Quinze ans après un retentissant scandale de corruption impliquant 197 millions d’euros de pots-de-vin, l’italien Saipem décroche un nouveau contrat auprès de Sonatrach pour le projet Phosphate Intégré. Un come-back qui questionne : dans l’industrie pétrolière, l’expertise technique pèse-t-elle plus lourd que les casseroles judiciaires ?
L’entreprise italienne Saipem vient de décrocher un nouveau contrat auprès de Sonatrach, cette fois pour le projet Phosphate Intégré destiné à la production d’engrais. Selon le média spécialisé espagnol Marketscreener, “l’adjudication du contrat s’est faite à travers un processus compétitif de FEED dual, qui prévoit que l’activité de conception soit exécutée à la fois par Saipem et par un second opérateur concurrent”. Cette attribution relance les relations commerciales entre les deux groupes, quinze ans après le déclenchement d’un retentissant scandale de corruption qui avait secoué les deux rives de la Méditerranée.

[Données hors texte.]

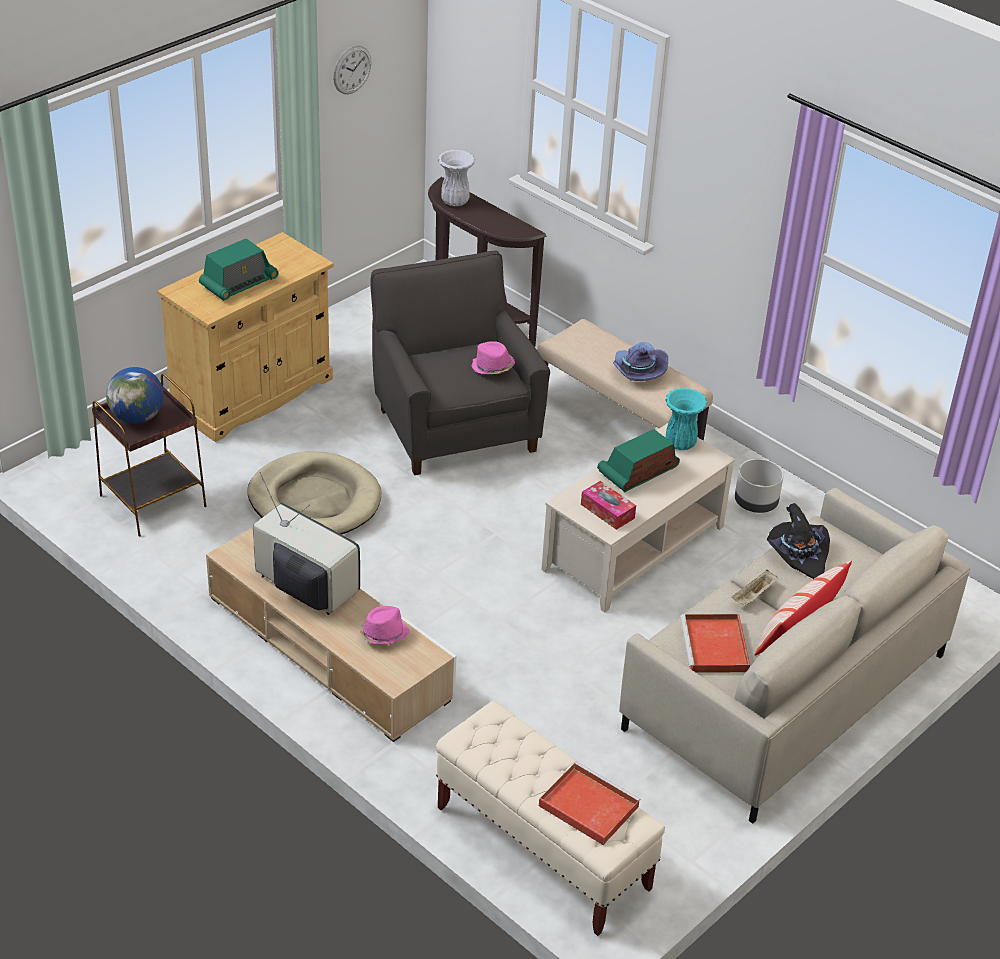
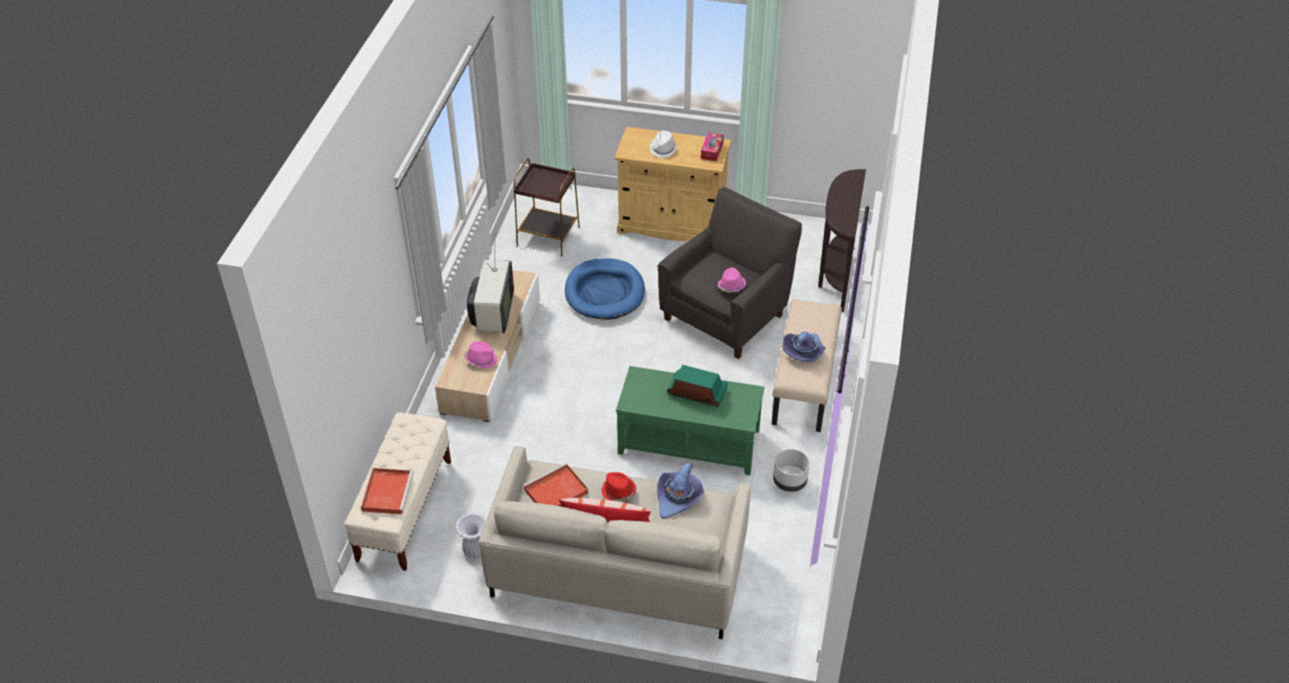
camera: 60 degrees right, 5 degrees up
globe [106,367,164,424] -> none
radio [199,238,279,301] -> white hat [649,130,677,158]
beige dog bed [248,451,382,534] -> blue dog bed [565,258,645,319]
wall clock [333,45,371,94] -> none
white vase [438,150,475,206] -> white vase moved to [455,513,487,559]
beige coffee table [541,423,735,613] -> green coffee table [616,366,765,475]
tissue box [581,481,636,530] -> tissue box moved to [701,133,724,162]
turquoise vase [665,388,707,450] -> none
beige tray [731,570,778,606] -> red hat [601,472,636,502]
black hat [767,503,830,579] -> purple hat [657,463,704,518]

Le processus retenu par Sonatrach pour ce projet stratégique présente une particularité. Comme le précise la note officielle, “Sonatrach sélectionnera la meilleure solution technico-économique entre les deux propositions et procédera à l’attribution directe du contrat EPC (Engineering, Procurement and Construction) pour l’exécution de l’ouvrage projeté”. Cette approche en deux temps permet à la compagnie nationale de minimiser les risques tout en maintenant une concurrence entre les soumissionnaires jusqu’à la phase finale.
L’enjeu économique du projet ne laisse pas indifférent. Il s’agit du premier projet intégré dans le domaine de l’extraction minière et de la production d’engrais en Algérie, avec une capacité prévue de 10 millions de tonnes de phosphates extraits et 6 millions de tonnes d’engrais produits annuellement. Un volume qui pourrait effectivement “contribuer à diversifier l’économie algérienne et à renforcer la position du pays sur le marché mondial des engrais”, comme l’indique la note officielle.

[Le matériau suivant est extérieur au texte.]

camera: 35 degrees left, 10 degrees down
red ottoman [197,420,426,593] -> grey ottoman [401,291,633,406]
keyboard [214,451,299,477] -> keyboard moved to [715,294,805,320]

Des antécédents qui questionnent
Pourtant, le retour en grâce de Saipem auprès de Sonatrach interroge au regard du passé tumultueux entre les deux entités. Entre 2007 et 2010, l’entreprise italienne aurait versé quelque 197 millions d’euros de commissions occultes à des responsables algériens pour s’assurer l’attribution de contrats d’une valeur totale de 8 milliards d’euros. Un système de corruption qui impliquait des figures connues : Chakib Khelil, alors ministre de l’Énergie, et l’homme d’affaires Farid Bedjaoui, présenté comme le “facilitateur” de ces arrangements.
Le dossier judiciaire avait connu plusieurs rebondissements. En septembre 2018, la justice italienne condamnait Saipem à 400 000 euros d’amende avec 197 millions d’euros placés sous séquestre, tandis que Pietro Varone et Pietro Tali, respectivement directeur des opérations et ancien administrateur délégué, écopaient de 4 ans et 9 mois de prison ferme chacun. Mais en janvier 2020, la Cour d’appel de Milan acquittait finalement Saipem et l’ensemble des accusés, une décision contre laquelle le parquet a interjeté appel.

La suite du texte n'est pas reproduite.